Dancing for the kids

Miracle child Kelsey Arquette looks forward to Dance Marathon every year. Though any kid would love playing games and hanging out with energetic college students, Dance Marathon gives Kelsey something that most kids take for granted – acceptance.

When Kelsey, a five-year cancer survivor, lost her hair after undergoing chemotherapy, acceptance was hard to come by.

But yesterday’s mini-marathon gave 53 Bowling Green High School students the opportunity to do what hundreds of BGSU students do every year – show the kids that they love them exactly the way they are.

“Being around the college kids lets them know it’s okay to be different,” said Heather Arquette, Kelsey’s mom.

Amanda Weldon, former miracle child, is raising money along with her classmates for other miracle children, and hopes to bring the same acceptance that she and Kelsey have found through Dance Marathon.

“You’re not being judged,” she said. “You can just be yourself.”

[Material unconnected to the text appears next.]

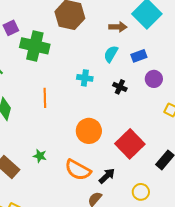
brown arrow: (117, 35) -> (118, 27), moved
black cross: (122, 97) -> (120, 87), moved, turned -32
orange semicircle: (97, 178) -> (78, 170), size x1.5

Not only does the mini-marathon benefit the kids, but it also gives the volunteers a new outlook on their own lives.

Monica Flores, senior at BGHS, has been involved in the mini-marathon for three years, and is always amazed by the attitudes of the miracle children.

“It’s really humbling because I, and everybody else, complain about things I have no room to complain about,” she said. “Then you see the little kids and they’re just really happy.”

Many of the students, like Flores, were returning dancers. But this year, around half of the dancers were convinced to participate by BGHS teacher, Mike Shertzer.

Casey Rummel was one of the students in Shertzer’s agriculture class.

“Just talking about it everyday made us want to join,” she said.

Sam Kuntz, director of Dance Marathon, is amazed by how much the mini-marathon has grown, after only having five or six dancers the first year.

“The mini-marathon has grown in leaps and bounds over the last three years,” he said.

The growth is an encouragement to those involved in Dance Marathon.

“The spirit of their involvement is a great thing for this organization,” Kuntz said.

Bridget Ridal, community outreach chair, hopes the mini-marathon will create awareness of Dance Marathon within the community and expose the high school students to this great cause.

“It opens them up to the nature of community service,” she said.

Anna Gorman, BGHS junior, was tired after the mini-marathon, but enjoyed every minute.

“It’s tiring because we’ve been here for six hours, but it’s fun.” she said. “We got to see all the families, it was a good experience.”